A la demande du gouvernement camerounais, l’ANRS a réalisé une grande opération d’évaluation du programme national d’accès aux soins. Elle démarre, avec des chercheurs sud-africains, une évaluation du bénéfice à grande échelle de la mise sous traitement rapide des personnes infectées.
Promoteur actuellement de 67 études cliniques en France, elle finance des projets émanant d’équipes de l’Institut national de la santé et de la recherche médicale (INSERM), de l’Institut Pasteur, du Centre national de recherche scientifique (CNRS), de l’Institut de recherche pour le développement (IRD), d’hôpitaux ou d’universités. Ces efforts ont permis à la France de se trouver dans le trio de tête pour la production scientifique concernant le VIH.
La récente conférence mondiale de Washington a confirmé que si les traitements sont de plus en plus nombreux, variés et efficaces, des financements complémentaires sont encore indispensables pour les déployer à grande échelle. Dans cette perspective, l’annonce du président de la République d’attribuer une partie de la taxation sur les transactions financières à la lutte contre le sida a été unanimement saluée et devrait encourager d’autres Etats sur cette même voie.
Toujours dans le souci de diminuer les inégalités entre les pays du Nord et ceux du Sud, la France, premier contributeur européen et le deuxième contributeur mondial au Fonds mondial de lutte contre le sida, la tuberculose et le paludisme – avec 360 millions d’euros par an – a mis en place une modalité innovante de contribution au Fonds : l’Initiative 5 %, sida, la tuberculose et le paludisme. Celle-ci est pilotée par le ministère des Affaires étrangères et confiée à l’opérateur France Expertise Internationale. 5 % de la contribution française au Fonds mondial, soit près de 18 millions d’euros par an, seront réservés aux demandes émanant des pays francophones en expertise technique de haut niveau afin de les appuyer dans la conception, la mise en œuvre, le suivi, l’évaluation et la mesure de l’impact des programmes du Fonds mondial. Les principaux bénéficiaires du dispositif seront les pays prioritaires pour l’aide française au développement (Bénin, Burkina Faso, Comores, Ghana, Guinée Conakry, Madagascar, Mali, Mauritanie, Niger, République Démocratique du Congo, République Centrafricaine, Sénégal, Tchad, Togo, ainsi que l’Afghanistan, Haïti et les Territoires palestiniens).
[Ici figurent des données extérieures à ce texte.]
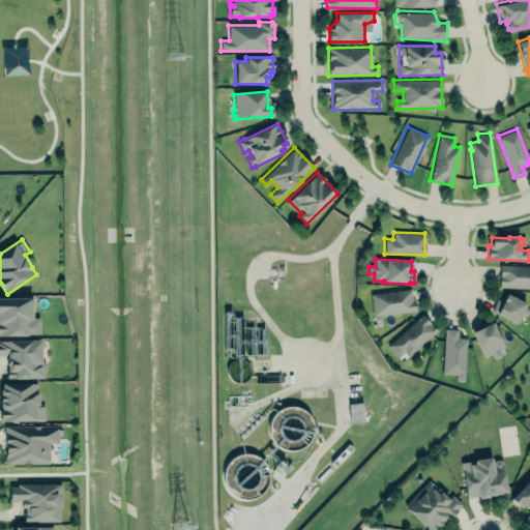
[(529,265),(499,264),(498,287),(529,288),(529,265)]
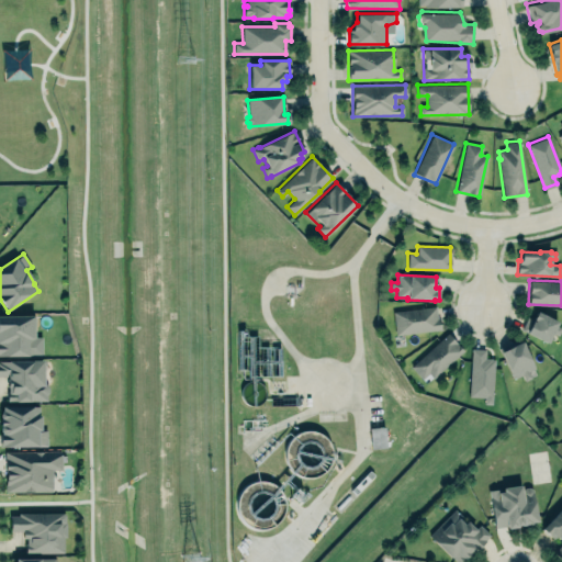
[(392,312),(395,335),(439,328),(436,305),(392,312)]
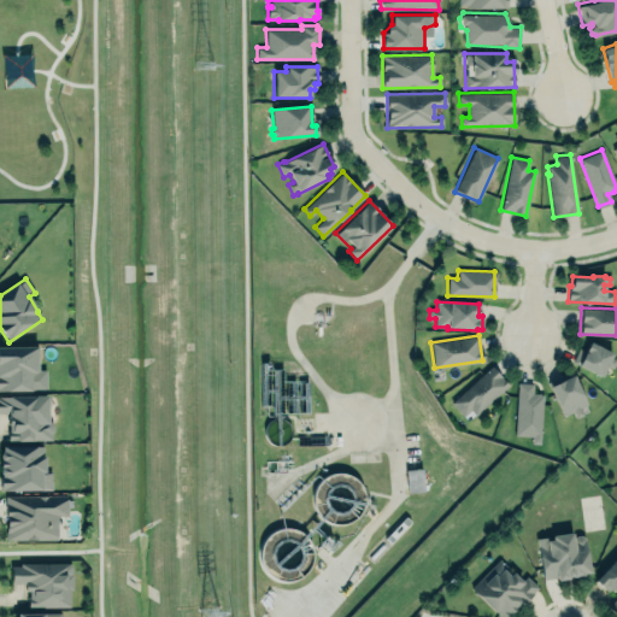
[(579,348),(573,362),(579,365),(579,366),(601,377),(606,366),(612,369),(616,360),(611,357),(613,354),(589,342),(585,352),(579,348)]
Ces mesures viennent rejoindre un autre financement original, la taxe sur les billets d’avion. Cette dernière est appliquée dans neuf pays et finance plus des deux-tiers du budget de la facilité internationale d’achat de médicaments UNITAID, dont la France est le premier contributeur. Ainsi est né le projet Estheraid, partenariat associant UNITAID et le Groupement d’Intérêt Public français ESTHER, destiné à améliorer l’accès aux antirétroviraux dans cinq pays d’Afrique.
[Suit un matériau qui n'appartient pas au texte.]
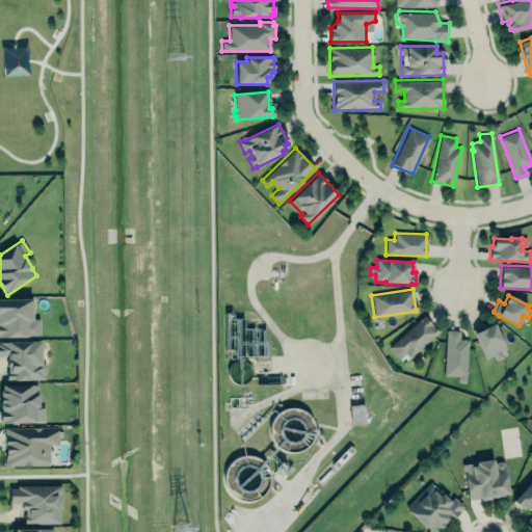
[(0,299),(32,299),(32,320),(38,320),(38,336),(0,336),(0,299)]
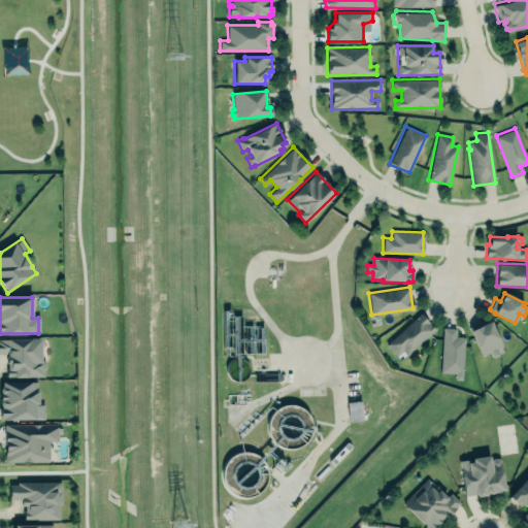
[(420,310),(384,343),(395,356),(402,351),(406,355),(435,328),(420,310)]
Les efforts conjoints de l’Etat et de ses opérateurs, des universités dont l’implication est grande, des organismes de recherche historiquement très engagés, auxquelles s’ajoutent celle du célèbre Sidaction – qui a pour objectif le développement de programmes de recherche et d’aide aux malades – et d’associations comme AIDES ou Solthis, offrent une image cohérente d’interactions fortes entre les milieux médical, de la recherche et associatif.